Dr Al Khoury said the newly used technology in the Population Register System helps use the latest methods of protecting data and information in addition to providing a safer environment to identify and verify the identity of the individual, achieve linkage and integration with the various government and semi- government authorities, provide statistical information in support of planning and decision-making, provide a solid infrastructure for the e-government project, upgrade and ease of the governmental services level and eliminate forgery.

Leveraging biometric technology for law enforcement

Steven M. Martinez, director of the FBI Science and Technology Branch, told the World ID Summit the FBI had long been a leader in leveraging biometric technologies for law enforcement, using various forms of biometric identification since assuming responsibility for managing the national fingerprint collection in 1924.
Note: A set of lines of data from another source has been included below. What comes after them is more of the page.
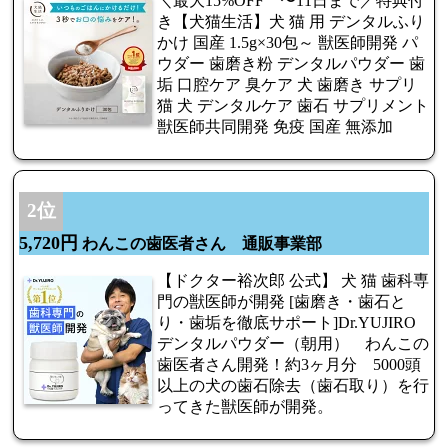
＼最大15%OFF 〜11日まで／特典付
き【犬猫生活】犬 猫 用 デンタルふり
かけ 国産 1.5g×30包～ 獣医師開発 パ
ウダー 歯磨き粉 デンタルパウダー 歯
垢 口腔ケア 臭ケア 犬 歯磨き サプリ
猫 犬 デンタルケア 歯石 サプリメント
獣医師共同開発 免疫 国産 無添加
2位
5,720円
わんこの歯医者さん 通販事業部
【ドクター裕次郎 公式】 犬 猫 歯科専
門の獣医師が開発 [歯磨き・歯石と
り・歯垢を徹底サポート]Dr.YUJIRO
デンタルパウダー（朝用） わんこの
歯医者さん開発！約3ヶ月分 5000頭
以上の犬の歯石除去（歯石取り）を行
ってきた獣医師が開発。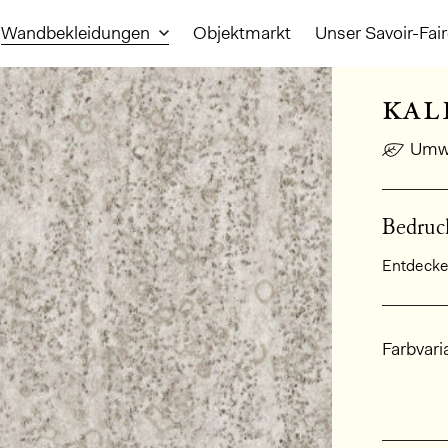
Wandbekleidungen
Objektmarkt
Unser Savoir-Fai
kal
Umwe
Bedruck
Entdecken
Allge
Farbvari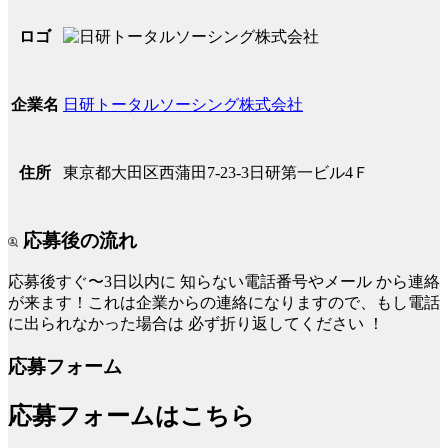
ロゴ
日研トータルソーシング株式会社
企業名
東京都大田区西蒲田7-23-3日研第一ビル4Ｆ
住所
応募後の流れ
応募後すぐ〜3日以内に
知らない電話番号やメール
から連絡
が来ます！これは企業からの連絡になりますので、もし電話
に出られなかった場合は
必ず折り返してください
！
応募フォーム
応募フォームはこちら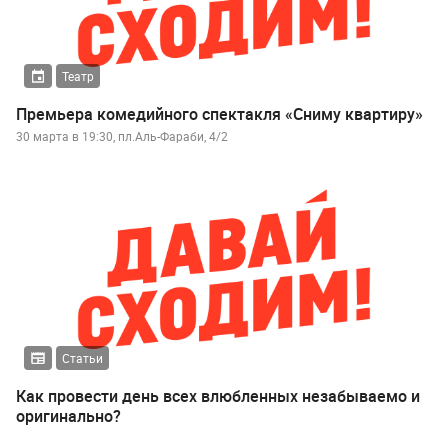
Театр
Премьера комедийного спектакля «Сниму квартиру»
30 марта в 19:30, пл.Аль-Фараби, 4/2
Статьи
Как провести день всех влюбленных незабываемо и
оригинально?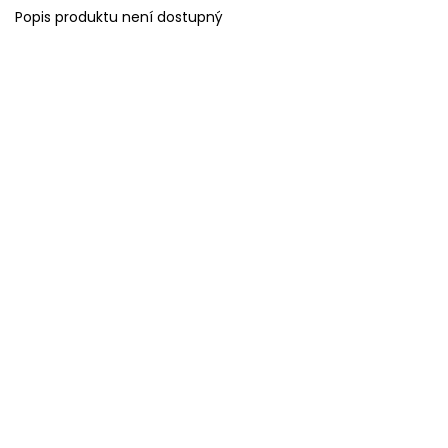
Popis produktu není dostupný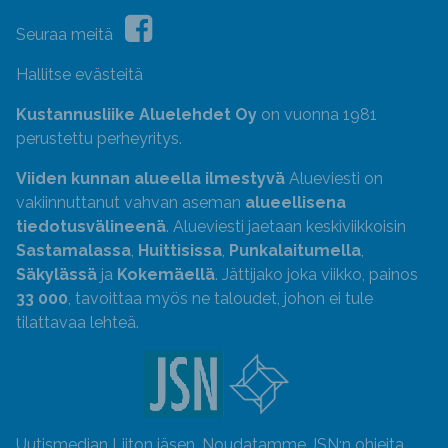
Seuraa meitä
Hallitse evästeitä
Kustannusliike Aluelehdet Oy
on vuonna 1981
perustettu perheyritys.
Viiden kunnan alueella ilmestyvä
Alueviesti on
vakiinnuttanut vahvan aseman
alueellisena
tiedotusvälineenä
. Alueviesti jaetaan keskiviikkoisin
Sastamalassa
,
Huittisissa
,
Punkalaitumella
,
Säkylässä
ja
Kokemäellä
. Jättijako joka viikko, painos
33 000
, tavoittaa myös ne taloudet, johon ei tule
tilattavaa lehteä.
Uutismedian Liiton jäsen. Noudatamme JSN:n ohjeita.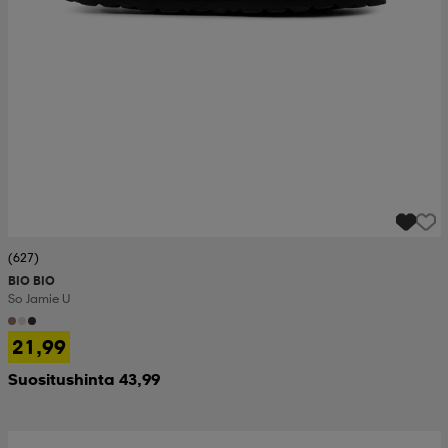
(627)
BIO BIO
So Jamie U
21,99
Suositushinta 43,99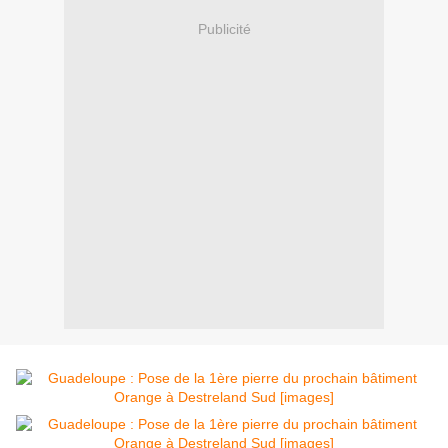
Publicité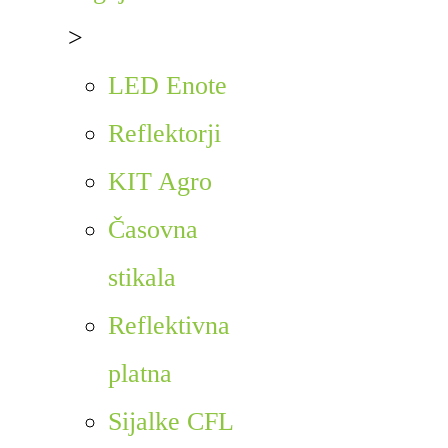
>
LED Enote
Reflektorji
KIT Agro
Časovna
stikala
Reflektivna
platna
Sijalke CFL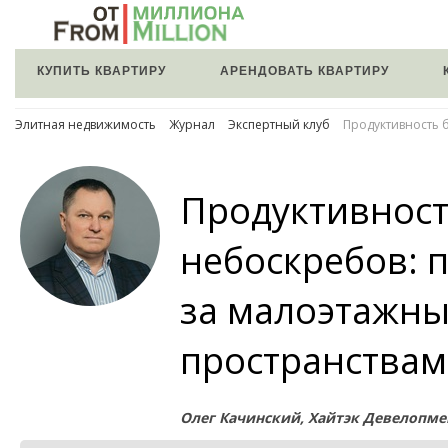
КУПИТЬ КВАРТИРУ
АРЕНДОВАТЬ КВАРТИРУ
Элитная недвижимость
Журнал
Экспертный клуб
Продуктивность 
Продуктивност
небоскребов: 
за малоэтажн
пространства
Олег Качинский, Хайтэк Девелопме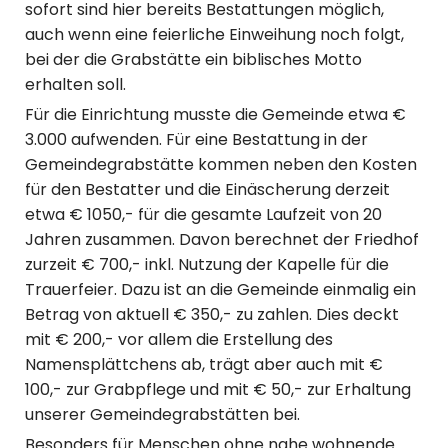
sofort sind hier bereits Bestattungen möglich,
auch wenn eine feierliche Einweihung noch folgt,
bei der die Grabstätte ein biblisches Motto
erhalten soll.
Für die Einrichtung musste die Gemeinde etwa €
3.000 aufwenden. Für eine Bestattung in der
Gemeindegrabstätte kommen neben den Kosten
für den Bestatter und die Einäscherung derzeit
etwa € 1050,- für die gesamte Laufzeit von 20
Jahren zusammen. Davon berechnet der Friedhof
zurzeit € 700,- inkl. Nutzung der Kapelle für die
Trauerfeier. Dazu ist an die Gemeinde einmalig ein
Betrag von aktuell € 350,- zu zahlen. Dies deckt
mit € 200,- vor allem die Erstellung des
Namensplättchens ab, trägt aber auch mit €
100,- zur Grabpflege und mit € 50,- zur Erhaltung
unserer Gemeindegrabstätten bei.
Besonders für Menschen ohne nahe wohnende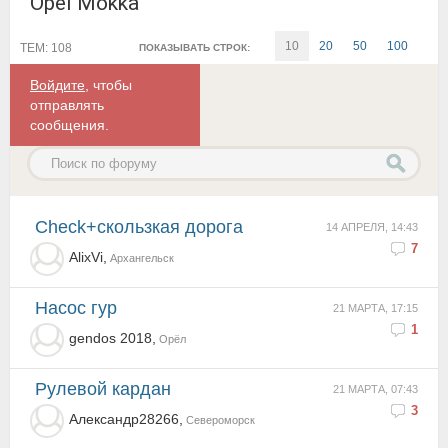
Opel Mokka
10
20
50
100
ТЕМ: 108
ПОКАЗЫВАТЬ СТРОК:
Войдите
, чтобы
отправлять
сообщения.
Check+скользкая дорога
14 АПРЕЛЯ, 14:43
7
AlixVi,
Архангельск
Насос гур
21 МАРТА, 17:15
1
gendos 2018,
Орёл
Рулевой кардан
21 МАРТА, 07:43
3
Александр28266,
Североморск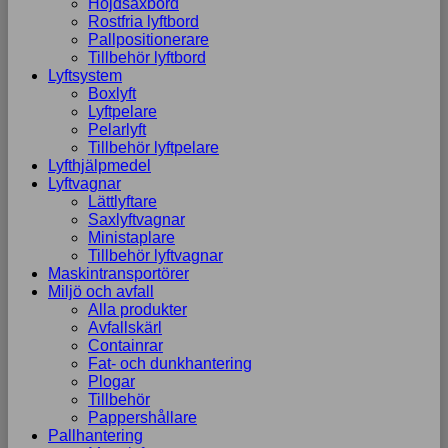
Höjdsaxbord
Rostfria lyftbord
Pallpositionerare
Tillbehör lyftbord
Lyftsystem
Boxlyft
Lyftpelare
Pelarlyft
Tillbehör lyftpelare
Lyfthjälpmedel
Lyftvagnar
Lättlyftare
Saxlyftvagnar
Ministaplare
Tillbehör lyftvagnar
Maskintransportörer
Miljö och avfall
Alla produkter
Avfallskärl
Containrar
Fat- och dunkhantering
Plogar
Tillbehör
Pappershållare
Pallhantering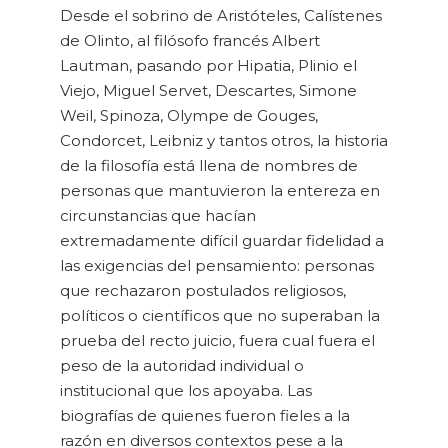
Desde el sobrino de Aristóteles, Calístenes
de Olinto, al filósofo francés Albert
Lautman, pasando por Hipatia, Plinio el
Viejo, Miguel Servet, Descartes, Simone
Weil, Spinoza, Olympe de Gouges,
Condorcet, Leibniz y tantos otros, la historia
de la filosofía está llena de nombres de
personas que mantuvieron la entereza en
circunstancias que hacían
extremadamente difícil guardar fidelidad a
las exigencias del pensamiento: personas
que rechazaron postulados religiosos,
políticos o científicos que no superaban la
prueba del recto juicio, fuera cual fuera el
peso de la autoridad individual o
institucional que los apoyaba. Las
biografías de quienes fueron fieles a la
razón en diversos contextos pese a la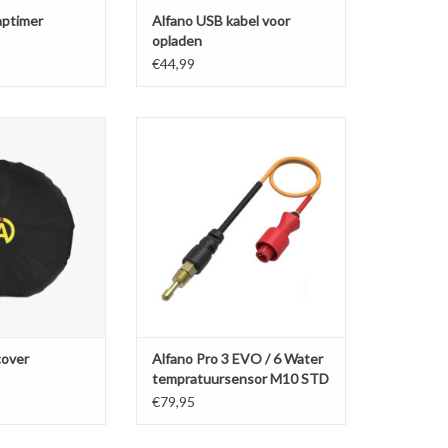
aptimer
Alfano USB kabel voor
opladen
€44,99
m hoes voor over
Standaard water tempratuur
rt stuur
sensor voor o.a. Iame X30 of Rotax
Max
N WINKELWAGEN
This NTC sensor technology
provided with a metric thread
10mm can be connected either on
the cylinder head of the engine if it
is equipped with an opening
designed for installing this sens
TOEVOEGEN AAN WINKELWAGEN
cover
Alfano Pro 3 EVO / 6 Water
tempratuursensor M10 STD
€79,95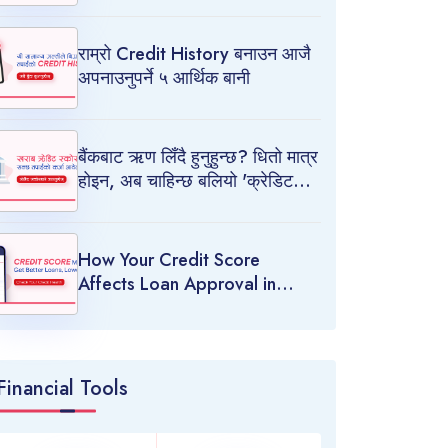
राम्रो Credit History बनाउन आजै
अपनाउनुपर्ने ५ आर्थिक बानी
बैंकबाट ऋण लिँदै हुनुहुन्छ? धितो मात्र
होइन, अब चाहिन्छ बलियो 'क्रेडिट
स्कोर'
How Your Credit Score
Affects Loan Approval in
Nepal
Financial Tools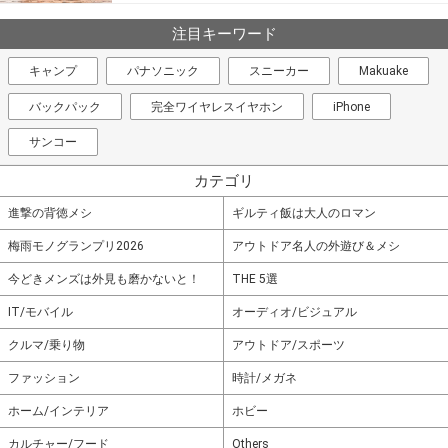
注目キーワード
キャンプ
パナソニック
スニーカー
Makuake
バックパック
完全ワイヤレスイヤホン
iPhone
サンコー
カテゴリ
進撃の背徳メシ
ギルティ飯は大人のロマン
梅雨モノグランプリ2026
アウトドア名人の外遊び＆メシ
今どきメンズは外見も磨かないと！
THE 5選
IT/モバイル
オーディオ/ビジュアル
クルマ/乗り物
アウトドア/スポーツ
ファッション
時計/メガネ
ホーム/インテリア
ホビー
カルチャー/フード
Others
“Over the years, biometrics have been incredibly useful to the FBI and its partners in the law enforcement and intelligence communities — not only to authenticate an individual’s identity but, more importantly, to figure out who someone is by a fingerprint left on a murder weapon or a bomb, for example, typically by scanning a database of records for a match,” Martinez said.

He added that more recently, the Bureau’s Science and Technology Branch created the Biometric Centre of Excellence (BCOE) to strengthen the FBI’s ability to combat crime and terrorism with state-of-the-art biometrics technology.

In addition to the BCOE, the Criminal Justice Information Services Division — with its vast repositories of biometric and biographical data — is the FBI’s natural focus for identity management activities.

Driven by advances in technology, customer requirements and growing demand for Integrated Automated Fingerprint Identification System (IAFIS) services, the FBI has been developing and deploying the Next Generation Identification (NGI) System.

This system further advances the FBI’s biometric identification and investigation services, providing an incremental replacement of current IAFIS technical capabilities, while introducing new functionality.

The NGI system offers state-of-the-art biometric identification and investigative services and provides a flexible framework of core capabilities that serve as a platform for multimodal functionality. Additionally, other important biometrics-related work is being undertaken by the FBI Laboratory, such as DNA activities, while voice and face recognition initiatives are being pursued by the Operational Technology Division.